→ **Material for the task**
──────────

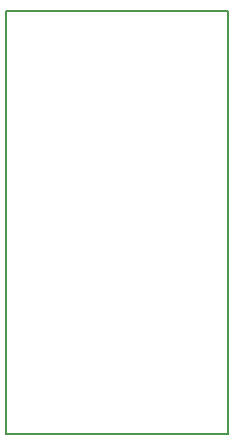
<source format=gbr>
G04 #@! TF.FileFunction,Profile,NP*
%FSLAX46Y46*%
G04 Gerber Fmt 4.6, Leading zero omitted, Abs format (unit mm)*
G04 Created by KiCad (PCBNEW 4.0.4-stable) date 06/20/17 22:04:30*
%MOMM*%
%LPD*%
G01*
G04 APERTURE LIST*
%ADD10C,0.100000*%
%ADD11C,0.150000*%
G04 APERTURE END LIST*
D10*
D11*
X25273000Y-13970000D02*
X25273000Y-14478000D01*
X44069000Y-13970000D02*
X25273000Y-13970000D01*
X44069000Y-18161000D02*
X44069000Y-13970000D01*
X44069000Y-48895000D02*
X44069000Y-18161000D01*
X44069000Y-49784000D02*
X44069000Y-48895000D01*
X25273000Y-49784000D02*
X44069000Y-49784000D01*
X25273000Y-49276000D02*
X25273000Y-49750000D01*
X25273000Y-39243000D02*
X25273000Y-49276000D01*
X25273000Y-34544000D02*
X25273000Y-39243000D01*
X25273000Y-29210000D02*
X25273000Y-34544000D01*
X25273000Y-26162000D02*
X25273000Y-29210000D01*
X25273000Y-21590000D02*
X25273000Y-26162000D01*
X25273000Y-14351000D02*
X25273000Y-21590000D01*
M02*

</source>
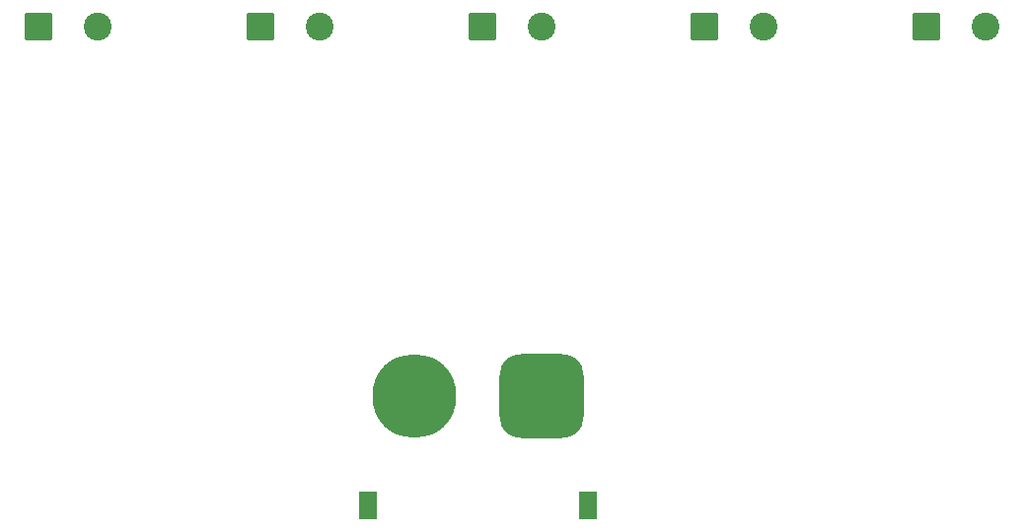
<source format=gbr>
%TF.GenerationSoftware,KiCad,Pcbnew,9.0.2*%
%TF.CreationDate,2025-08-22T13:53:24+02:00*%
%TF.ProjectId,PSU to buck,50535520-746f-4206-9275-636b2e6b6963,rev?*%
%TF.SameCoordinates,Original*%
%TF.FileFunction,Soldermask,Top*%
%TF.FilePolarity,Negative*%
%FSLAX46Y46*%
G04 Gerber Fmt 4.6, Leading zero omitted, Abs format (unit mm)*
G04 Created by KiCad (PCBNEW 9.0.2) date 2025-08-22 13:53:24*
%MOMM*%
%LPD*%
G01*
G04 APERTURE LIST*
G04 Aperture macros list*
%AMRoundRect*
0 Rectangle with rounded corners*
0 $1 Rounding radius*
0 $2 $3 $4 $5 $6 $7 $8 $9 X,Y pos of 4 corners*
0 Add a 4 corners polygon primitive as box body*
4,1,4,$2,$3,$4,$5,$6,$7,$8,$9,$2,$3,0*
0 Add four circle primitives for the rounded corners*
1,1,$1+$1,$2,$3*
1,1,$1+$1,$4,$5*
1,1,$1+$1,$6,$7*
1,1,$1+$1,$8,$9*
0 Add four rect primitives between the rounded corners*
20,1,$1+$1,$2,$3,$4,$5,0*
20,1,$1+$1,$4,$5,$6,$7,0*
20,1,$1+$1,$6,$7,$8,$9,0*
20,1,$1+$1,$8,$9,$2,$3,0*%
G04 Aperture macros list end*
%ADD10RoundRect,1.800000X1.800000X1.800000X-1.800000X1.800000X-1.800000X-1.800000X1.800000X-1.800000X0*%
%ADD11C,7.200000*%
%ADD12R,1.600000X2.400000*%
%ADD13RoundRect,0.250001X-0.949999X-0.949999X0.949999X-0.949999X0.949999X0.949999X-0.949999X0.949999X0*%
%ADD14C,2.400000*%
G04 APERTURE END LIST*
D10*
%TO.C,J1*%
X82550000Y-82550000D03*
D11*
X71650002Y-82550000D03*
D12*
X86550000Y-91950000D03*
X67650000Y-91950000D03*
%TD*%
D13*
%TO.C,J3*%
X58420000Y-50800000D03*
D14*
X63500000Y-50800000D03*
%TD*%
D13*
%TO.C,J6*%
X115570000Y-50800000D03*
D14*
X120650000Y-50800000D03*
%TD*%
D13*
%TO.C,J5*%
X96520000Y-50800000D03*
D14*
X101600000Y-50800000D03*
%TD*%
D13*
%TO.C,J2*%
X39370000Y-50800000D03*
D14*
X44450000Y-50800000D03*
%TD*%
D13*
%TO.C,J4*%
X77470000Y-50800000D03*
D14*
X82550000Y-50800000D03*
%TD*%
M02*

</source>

──────────

→ **Problem**
Return all entries preceding this task exactly as they stand, leaving any picture out.

→ **Task solution**
<source format=gbr>
G04 #@! TF.FileFunction,Profile,NP*
%FSLAX46Y46*%
G04 Gerber Fmt 4.6, Leading zero omitted, Abs format (unit mm)*
G04 Created by KiCad (PCBNEW 4.0.4-stable) date 06/20/17 22:04:30*
%MOMM*%
%LPD*%
G01*
G04 APERTURE LIST*
%ADD10C,0.100000*%
%ADD11C,0.150000*%
G04 APERTURE END LIST*
D10*
D11*
X25273000Y-13970000D02*
X25273000Y-14478000D01*
X44069000Y-13970000D02*
X25273000Y-13970000D01*
X44069000Y-18161000D02*
X44069000Y-13970000D01*
X44069000Y-48895000D02*
X44069000Y-18161000D01*
X44069000Y-49784000D02*
X44069000Y-48895000D01*
X25273000Y-49784000D02*
X44069000Y-49784000D01*
X25273000Y-49276000D02*
X25273000Y-49750000D01*
X25273000Y-39243000D02*
X25273000Y-49276000D01*
X25273000Y-34544000D02*
X25273000Y-39243000D01*
X25273000Y-29210000D02*
X25273000Y-34544000D01*
X25273000Y-26162000D02*
X25273000Y-29210000D01*
X25273000Y-21590000D02*
X25273000Y-26162000D01*
X25273000Y-14351000D02*
X25273000Y-21590000D01*
M02*

</source>
<source format=gbr>
%TF.GenerationSoftware,KiCad,Pcbnew,9.0.2*%
%TF.CreationDate,2025-08-22T13:53:24+02:00*%
%TF.ProjectId,PSU to buck,50535520-746f-4206-9275-636b2e6b6963,rev?*%
%TF.SameCoordinates,Original*%
%TF.FileFunction,Soldermask,Top*%
%TF.FilePolarity,Negative*%
%FSLAX46Y46*%
G04 Gerber Fmt 4.6, Leading zero omitted, Abs format (unit mm)*
G04 Created by KiCad (PCBNEW 9.0.2) date 2025-08-22 13:53:24*
%MOMM*%
%LPD*%
G01*
G04 APERTURE LIST*
G04 Aperture macros list*
%AMRoundRect*
0 Rectangle with rounded corners*
0 $1 Rounding radius*
0 $2 $3 $4 $5 $6 $7 $8 $9 X,Y pos of 4 corners*
0 Add a 4 corners polygon primitive as box body*
4,1,4,$2,$3,$4,$5,$6,$7,$8,$9,$2,$3,0*
0 Add four circle primitives for the rounded corners*
1,1,$1+$1,$2,$3*
1,1,$1+$1,$4,$5*
1,1,$1+$1,$6,$7*
1,1,$1+$1,$8,$9*
0 Add four rect primitives between the rounded corners*
20,1,$1+$1,$2,$3,$4,$5,0*
20,1,$1+$1,$4,$5,$6,$7,0*
20,1,$1+$1,$6,$7,$8,$9,0*
20,1,$1+$1,$8,$9,$2,$3,0*%
G04 Aperture macros list end*
%ADD10RoundRect,1.800000X1.800000X1.800000X-1.800000X1.800000X-1.800000X-1.800000X1.800000X-1.800000X0*%
%ADD11C,7.200000*%
%ADD12R,1.600000X2.400000*%
%ADD13RoundRect,0.250001X-0.949999X-0.949999X0.949999X-0.949999X0.949999X0.949999X-0.949999X0.949999X0*%
%ADD14C,2.400000*%
G04 APERTURE END LIST*
D10*
%TO.C,J1*%
X82550000Y-82550000D03*
D11*
X71650002Y-82550000D03*
D12*
X86550000Y-91950000D03*
X67650000Y-91950000D03*
%TD*%
D13*
%TO.C,J3*%
X58420000Y-50800000D03*
D14*
X63500000Y-50800000D03*
%TD*%
D13*
%TO.C,J6*%
X115570000Y-50800000D03*
D14*
X120650000Y-50800000D03*
%TD*%
D13*
%TO.C,J5*%
X96520000Y-50800000D03*
D14*
X101600000Y-50800000D03*
%TD*%
D13*
%TO.C,J2*%
X39370000Y-50800000D03*
D14*
X44450000Y-50800000D03*
%TD*%
D13*
%TO.C,J4*%
X77470000Y-50800000D03*
D14*
X82550000Y-50800000D03*
%TD*%
M02*

</source>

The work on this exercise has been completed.